A renderlo noto è l’ex candidato a sindaco di Pachino Emiliano Ricupero, vicino alla persona aggredita
“Non sono intervenuto prima sul caso della maestra aggredita a scuola dalla genitrice di una bambina della primaria perché la persona vittima è molto vicina a me. Non entrerò nel merito di cosa è successo nello specifico perché proprio oggi l’insegnante ha formalizzato la denuncia contro chi le ha arrecato danno.”
Lo dichiara Emiliano Ricupero, già candidato a sindaco di Pachino.

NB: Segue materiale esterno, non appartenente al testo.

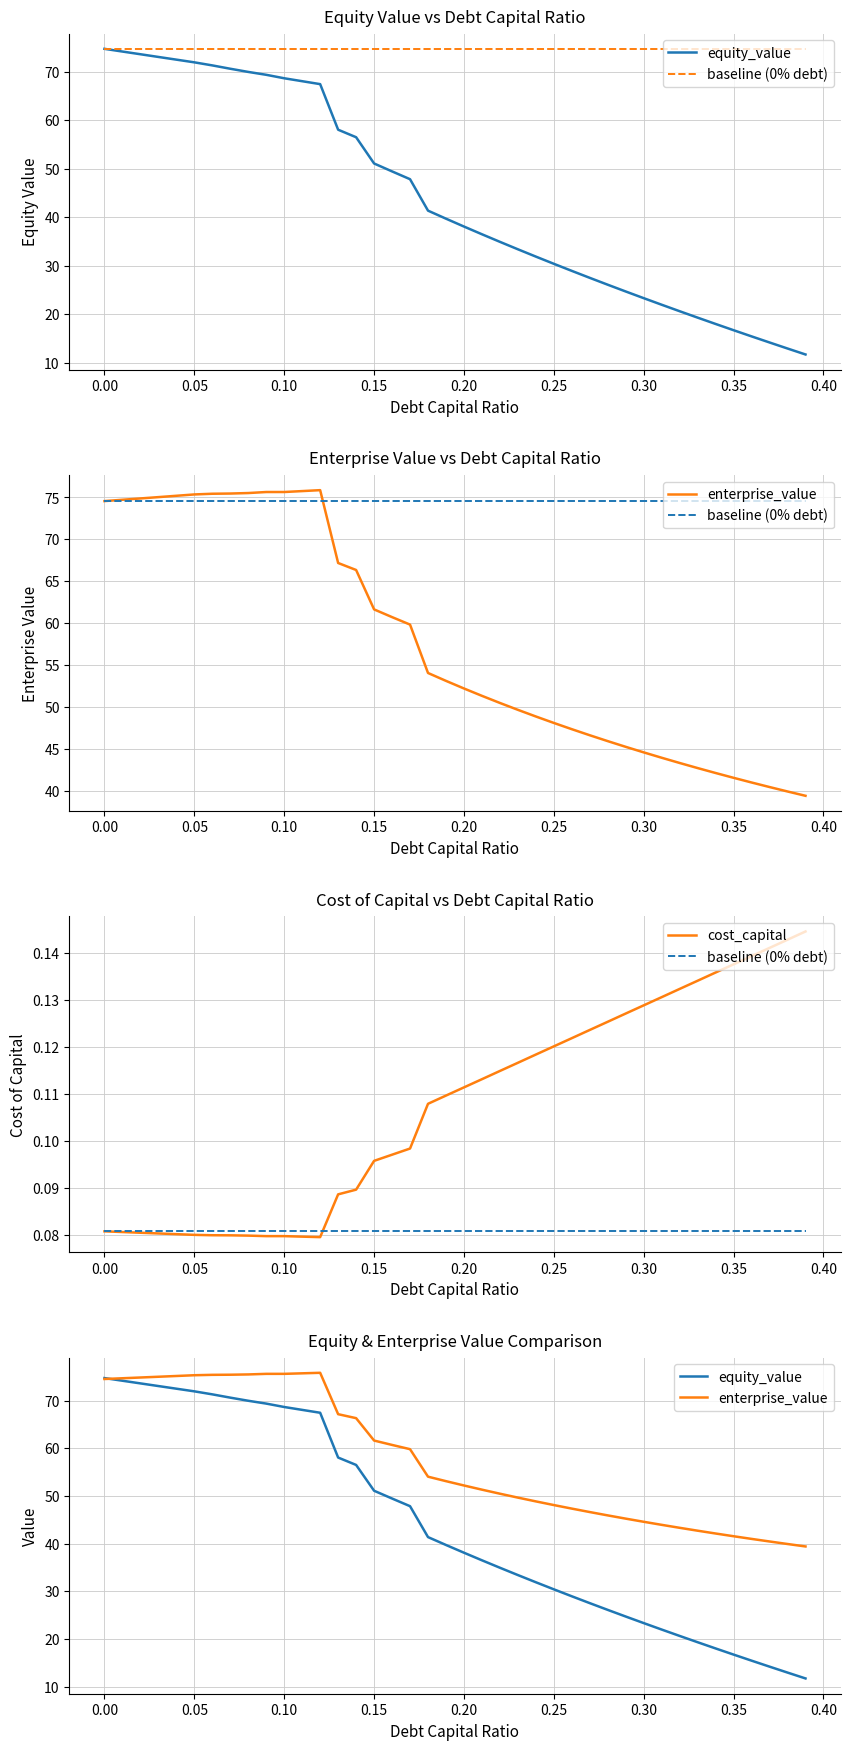

Which series has the largest total across all categories?

enterprise_value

“Non posso esimermi dal dire – prosegue Ricupero – che non si può mai e poi mai ricorrere alla violenza fisica ed alla brutalità della soverchieria muscolare. Logicamente io parlo conoscendo i dettagli che non posso, aggiungo purtroppo, raccontare perché ci sono indagini in corso, ma posso dire che qualsiasi genitore si sarebbe scusato , la signora invece ha pensato bene che con gli insulti e la violenza avrebbe intimidito l’insegnante. Ebbene no! Sul posto di lavoro un alunno deve essere al sicuro ed anche l’insegnante deve essere protetto da gestí violenti, così come tutti i lavoratori abbiamo il diritto di lavorare ed esercitare i nostri servizi senza che l’esaltato di turno possa pensare di colpirci fisicamente.”
“Ma c’è un grosso ma – continua – non è il corpo ad essere colpito in questi casi, è l’animo ad essere provato, dedicarsi al proprio lavoro con abnegazione e solerzia per poi essere vilipesi da gente che non ti è pari, almeno in fatto di educazione, è davvero avvilente.”
“Colgo l’occasione – conclude Ricupero – per ringraziare chi ha partecipato dimostrando la propria vicinanza pubblicamente, il sindaco Gambuzza, la CGIL ed il segretario comunale del PD Franzó, e chi lo ha fatto privatamente come il Vescovo della Diocesi di Noto Rumeo, nonché tutto il corpo docente locale e tutte le persone semplici ed operose che formano la collettività comunale e che mai si possono riconoscere in comportamenti violenti, senza se e senza ma.”